Diante de todas essas circunstâncias, e mormente dos paradigmas ofertados pela União Europeia, constata-se que a nova e querida atuação do internacionalismo profissional opera em variadas dimensões para a negociação coletiva internacional, que dependem da atuação dos atores sociais a partir do universo micro, dos locais de trabalho, até o universo macro, para além das fronteiras nacionais.

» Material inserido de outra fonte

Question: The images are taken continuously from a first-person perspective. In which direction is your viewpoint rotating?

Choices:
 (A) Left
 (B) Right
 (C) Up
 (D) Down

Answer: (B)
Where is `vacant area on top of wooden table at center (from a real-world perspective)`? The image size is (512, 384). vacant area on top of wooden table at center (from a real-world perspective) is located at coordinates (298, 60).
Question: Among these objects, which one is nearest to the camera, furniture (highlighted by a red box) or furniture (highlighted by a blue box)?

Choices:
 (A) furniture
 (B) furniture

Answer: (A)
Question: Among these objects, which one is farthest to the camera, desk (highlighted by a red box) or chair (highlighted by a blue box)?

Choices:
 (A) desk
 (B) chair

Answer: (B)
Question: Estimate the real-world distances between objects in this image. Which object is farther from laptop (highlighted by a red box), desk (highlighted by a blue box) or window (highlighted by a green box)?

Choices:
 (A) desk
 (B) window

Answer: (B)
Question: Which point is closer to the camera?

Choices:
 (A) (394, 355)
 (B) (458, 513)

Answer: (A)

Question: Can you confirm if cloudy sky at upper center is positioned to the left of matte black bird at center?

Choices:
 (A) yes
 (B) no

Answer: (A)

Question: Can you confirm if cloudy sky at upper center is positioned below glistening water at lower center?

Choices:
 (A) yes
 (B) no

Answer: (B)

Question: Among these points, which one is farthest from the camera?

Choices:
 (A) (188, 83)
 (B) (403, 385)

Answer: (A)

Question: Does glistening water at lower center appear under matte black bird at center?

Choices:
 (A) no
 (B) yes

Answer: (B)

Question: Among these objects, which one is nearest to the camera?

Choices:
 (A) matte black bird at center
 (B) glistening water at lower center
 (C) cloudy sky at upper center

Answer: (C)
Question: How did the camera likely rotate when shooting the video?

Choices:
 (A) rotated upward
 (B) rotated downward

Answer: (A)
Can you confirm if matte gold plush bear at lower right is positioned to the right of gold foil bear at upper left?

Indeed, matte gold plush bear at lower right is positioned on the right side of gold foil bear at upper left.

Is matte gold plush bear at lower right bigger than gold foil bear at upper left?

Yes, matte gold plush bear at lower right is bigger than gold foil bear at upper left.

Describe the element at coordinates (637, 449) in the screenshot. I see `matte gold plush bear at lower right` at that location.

No universo micro, a partir da revitalização e da renovação das práticas sindicais com o desenvolvimento de direitos de informação e de consulta nos locais de trabalho para embasar o trabalho, na Europa, de comitês de empresa europeus, ou, no mundo, de conselhos ou comitês sindicais internacionais de trabalhadores49. Em sistemas normativos que admitem a coexistência de representações coletivas de trabalhadores de natureza sindical nos locais de trabalho (delegados sindicais, seções sindicais na empresa) com as de natureza unitária e não-sindical, a partir do desenvolvimento, também, da atuação, do acesso à informação e à consulta, de representantes eleitos de trabalhadores, de delegados de pessoal, de comitês ou conselhos de empresa locais ou regionalizados, inclusive, em grupos empresariais, a depender da estrutura empresarial.

No universo macro, a partir da constatação de que blocos de atuação supranacional, como é o caso da União Europeia, sugerem a integração de sistemas de direitos sociais para prover, os atores sociais e trabalhadores e de empresários, de segurança para a atuação de forma simétrica no espaço geográfico internacional/global.